TEXTAUSZUG ZUM LESEN ▸
-----

Trauma-Expertin zu Gaza und Israel«Man denkt, eine Waffenruhe sei eine extreme Erleichterung für die Betroffenen»
Rahel Bachem erklärt, wie die freigelassenen Geiseln und Gefangenen zurück in ihr Leben finden und was es braucht, damit sich Menschen nach einem Krieg wieder vertrauen.
Seit über 15 Monaten lebt die Bevölkerung in Gaza in ständiger Todesangst. Über 46’000 Menschen sind nach Angaben des palästinensischen Gesundheitsministeriums getötet worden, laut einer kürzlich veröffentlichten Studie könnten die Todeszahlen sogar um rund 40 Prozent höher liegen. Weit mehr als die Hälfte der Gebäude wurden zerstört oder beschädigt, rund 90 Prozent der Menschen vertrieben.
Auf der anderen Seite sind viele Israelis traumatisiert von dem Massaker der Hamas, bei dem am 7. Oktober 2023 rund 1200 Menschen getötet und rund 250 Menschen nach Gaza entführt wurden. Nach Angaben des israelischen Militärs wurden seit Beginn des Kriegs zudem rund 400 Soldatinnen und Soldaten getötet.

-----

AUFGEFÜHRTE DATEN ▸
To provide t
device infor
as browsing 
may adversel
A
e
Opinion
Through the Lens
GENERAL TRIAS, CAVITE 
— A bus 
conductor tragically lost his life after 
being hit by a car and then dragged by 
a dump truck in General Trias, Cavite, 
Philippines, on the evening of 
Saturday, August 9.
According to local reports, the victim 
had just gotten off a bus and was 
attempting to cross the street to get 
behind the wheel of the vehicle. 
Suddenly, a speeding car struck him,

-----

AUFGABEN ZUR ÜBUNG ▸
a - Gib aus dem Textauszug die Stelle von „Trauma-Expertin zu Gaza“ bis einschließlich „Krieg wieder vertrauen.“ wortgetreu wieder.
b - Beantworte anhand des Textauszugs folgende Fragen:
(i) Wie viele Menschen wurden nach Angaben des palästinensischen Gesundheitsministeriums getötet?
(ii) Wie viele Menschen wurden am 7. Oktober 2023 nach Gaza entführt?
(iii) Wie viele Soldatinnen und Soldaten wurden laut israelischem Militär seit Beginn des Kriegs getötet?
c - Prüfe, ob diese Aussagen mit dem Textauszug übereinstimmen:
(i) Rund 90 Prozent der Menschen in Gaza wurden vertrieben.
(ii) Weniger als die Hälfte der Gebäude wurde zerstört oder beschädigt.
(iii) Beim Massaker der Hamas wurden rund 1200 Menschen getötet.
Die Daten sind eigenständiges Material und gehören nicht zum Textauszug.

ERGEBNISSE IN REIHENFOLGE ▸
a -
Trauma-Expertin zu Gaza und Israel«Man denkt, eine Waffenruhe sei eine extreme Erleichterung für die Betroffenen»
Rahel Bachem erklärt, wie die freigelassenen Geiseln und Gefangenen zurück in ihr Leben finden und was es braucht, damit sich Menschen nach einem Krieg wieder vertrauen.

b -
(i) Über 46’000 Menschen.
(ii) Rund 250 Menschen.
(iii) Rund 400 Soldatinnen und Soldaten.

c -
(i) Ja: „rund 90 Prozent der Menschen vertrieben“
(ii) Nein: „Weit mehr als die Hälfte der Gebäude wurden zerstört oder beschädigt“
(iii) Ja: „rund 1200 Menschen getötet“